- **INSTRUÇÕES DA TAREFA**
Na notícia abaixo sobre as multas da ANP, indique todos os meses de 2010 em que a Petrobras foi autuada pela queima de gás natural associado acima do previsto no Programa Anual de Produção.

- **TRECHO DA FONTE**
Segunda-Feira, 30 de Novembro de 2020
 

AGU garante manutenção de mais de R$ 22 milhões em multas devidas à ANP

(Foto: Governo Federal)

Petrobras havia acionado a Justiça para impedir cobrança dos valores

A Advocacia-Geral da União garantiu na justiça a manutenção de R$ 22 milhões em multas aplicadas pela Agência Nacional do Petróleo, Gás Natural e Biocombustíveis (ANP). O valor é referente a créditos devidos pela Petrobras, que ajuizou duas ações contra a ANP para impedir a cobrança dos valores.

Em uma delas, a empresa pedia a suspensão de multas de R$ 6 milhões e a nulidade parcial de processo administrativo referentes a infrações cometidas na Concessão de Fazenda Santa Luzia, no Estado do Espírito Santo.

Em outubro de 2014, a ANP autuou a empresa devido à queima de gás natural associado nos meses de abril, maio, setembro, outubro e novembro de 2010, em quantidade superior ao previsto no Programa Anual de Produção.

A empresa sustentou na ação a impossibilidade de aplicação de multas distintas sobre o mesmo fato por se tratar de continuidade delitiva, e não múltiplos delitos.

Mas a Procuradoria-Geral Federal, órgão da Advocacia-Geral da União, representando a ANP, rebateu os argumentos. Demonstrou que a multa aplicada pela Agência foi amplamente justificável e que cada violação ao limite mensal representa uma infração autônoma.

Segundo laudos apresentados nos autos, a empresa realizou a queima de gás de forma totalmente consciente, podendo, se assim fosse do interesse, não ter executado a queima além do estipulado pela ANP, realizando para tal a diminuição da produção de gás na Fazenda Santa Luzia.

- **DADOS FORNECIDOS**
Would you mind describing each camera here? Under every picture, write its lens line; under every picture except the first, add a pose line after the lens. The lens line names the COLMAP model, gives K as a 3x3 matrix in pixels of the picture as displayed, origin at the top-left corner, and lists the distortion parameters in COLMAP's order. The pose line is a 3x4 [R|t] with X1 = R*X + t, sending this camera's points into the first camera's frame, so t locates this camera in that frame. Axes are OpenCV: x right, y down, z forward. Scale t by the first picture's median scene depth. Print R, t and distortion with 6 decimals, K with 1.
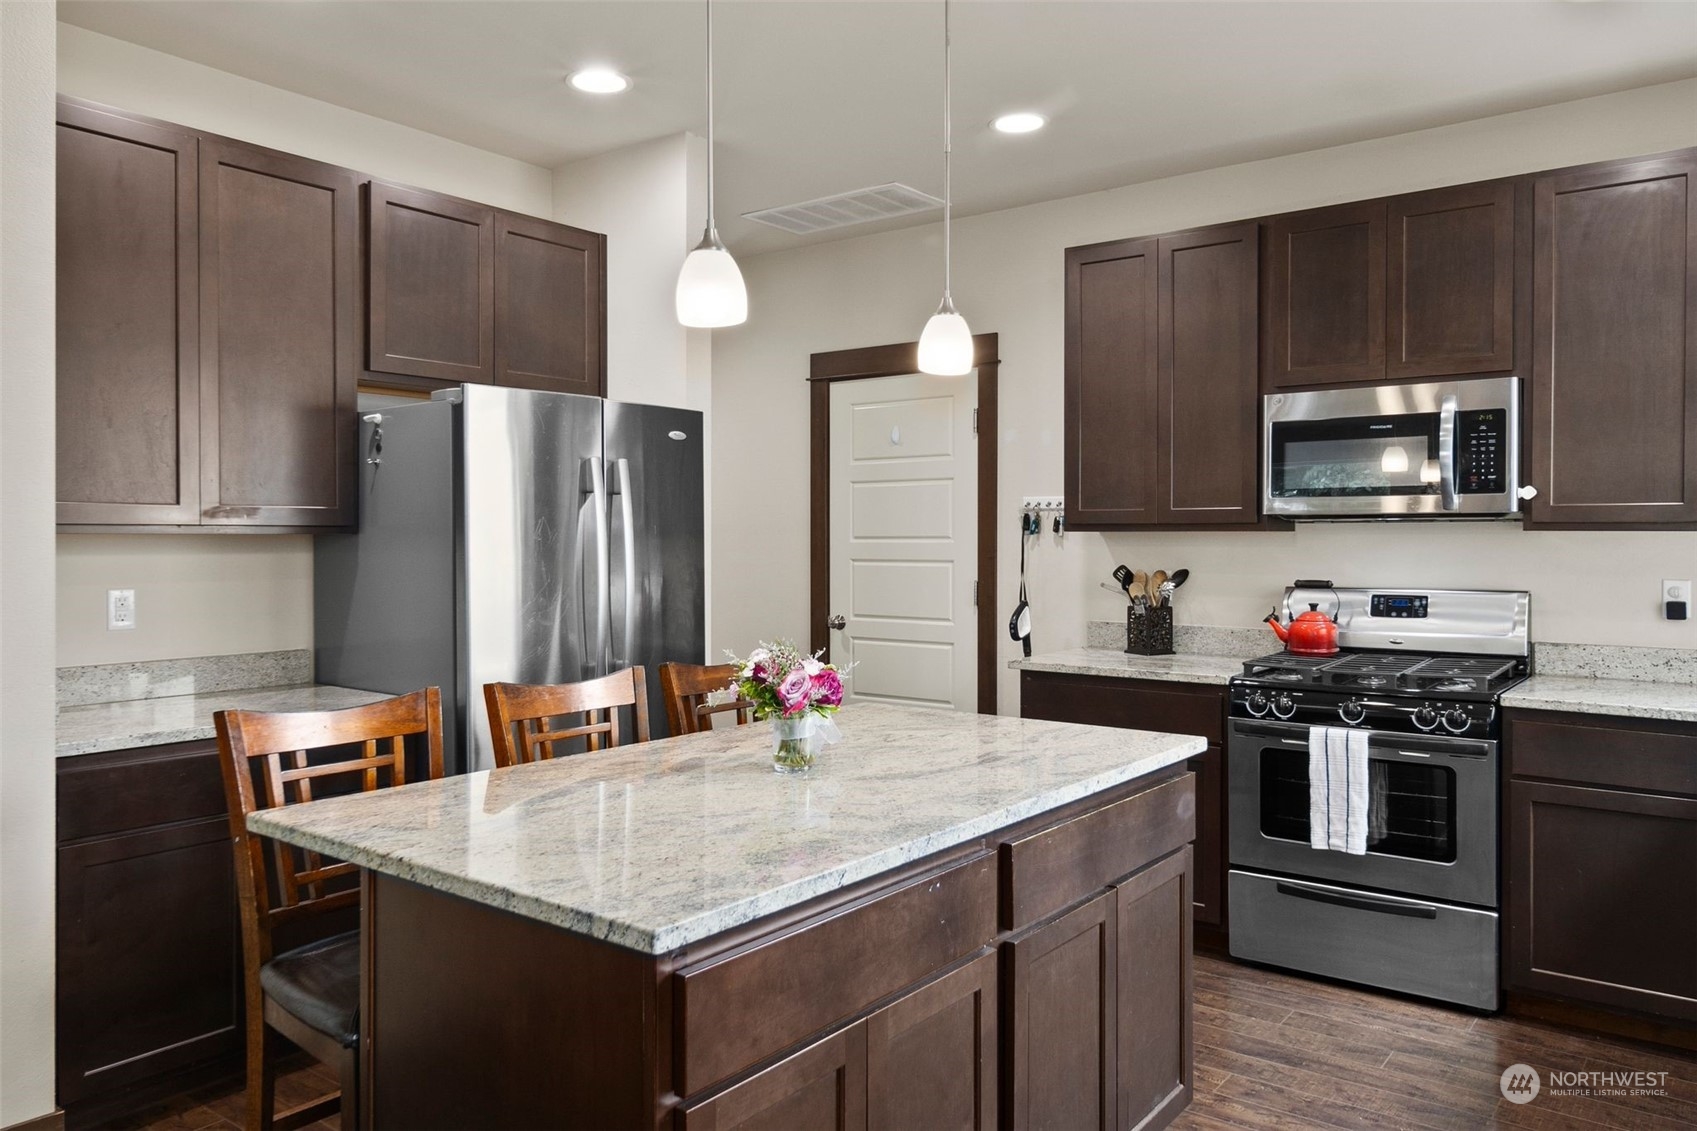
lens RADIAL K [[1212.2, 0, 862.9], [0, 1212.2, 543.8], [0, 0, 1]] dist [0.006085, 0.000934]
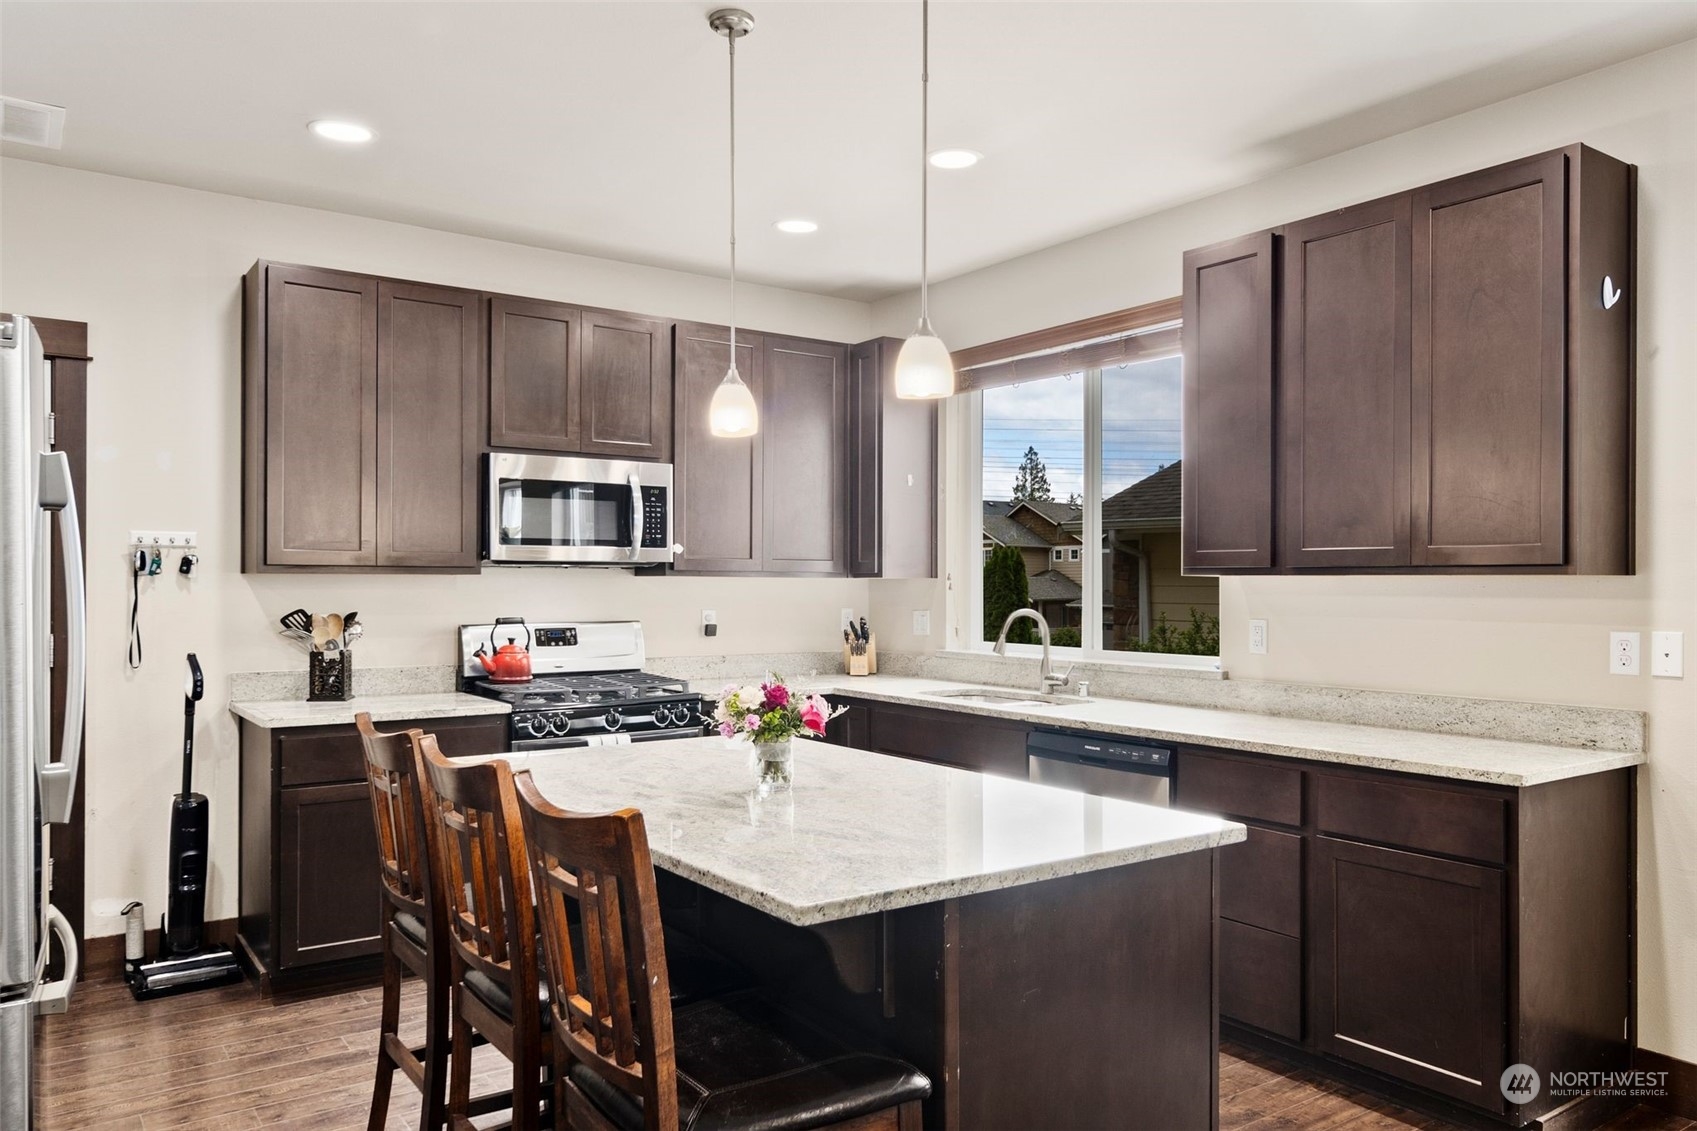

- **RESPOSTA AO EXERCÍCIO**
Abril, maio, setembro, outubro e novembro.